July 7, 2010

Happy Birthday, Hank Mobley!

Soul StationHank Mobley, born on this date in 1930, was a hard bop tenor saxophonist with a relaxed and melodic style. Instead of the hard-edged playing tone common at the time, he had a more sinewy sound, at least in the early and middle part of his career. Mobley himself described it thus: “not a big sound, not a small sound, just a round sound.” But he was a consistently interesting and inventive saxophonist with an assured ebullience in his playing. Despite a prolific recording career, his somewhat laid-back playing made him an under-appreciated musician and an underrated saxophone player compared to many of his peers.
     He was born in Georgia but grew up near Newark, New Jersey. Early on, he worked with Max Roach and Dizzy Gillespie, and he also appeared on the landmark recording Horace Silver and the Jazz Messengers (1955).

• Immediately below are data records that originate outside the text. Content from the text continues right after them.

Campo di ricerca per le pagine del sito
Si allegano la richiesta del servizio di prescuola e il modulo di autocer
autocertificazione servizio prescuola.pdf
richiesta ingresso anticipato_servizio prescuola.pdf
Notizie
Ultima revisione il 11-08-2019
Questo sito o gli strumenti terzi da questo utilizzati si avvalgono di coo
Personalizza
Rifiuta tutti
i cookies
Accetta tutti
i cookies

Other appearances as a sideman in the 1950s included dates with Lee Morgan, Art Blakey, Curtis Fuller, and Sonny Clark.
     Mobley is mainly remembered for his twenty or so albums for Blue Note Records as a leader, starting in 1955. These included some classic dates that epitomized the Blue Note sound of the era, including Soul Station and Roll Call (1960), Workout and Another Workout (1961), and The Turnaround and Dippin’ (1965). One of my favorite tunes from the period is “Dig Dis” from Soul Station, which displays the kind of tasty, cool groove that Mobley could achieve. He stopped playing in the 1970s because of lung problems and he died of pneumonia in 1986.

1 comment:

  1. Love Mobley; one of the tenor players whose tone is recognizable right away. I have to disagree with you about his tone, which I think was on the hard-edged end of the spectrum. And his playing was assured, yes, but not relaxed. That's how I hear him.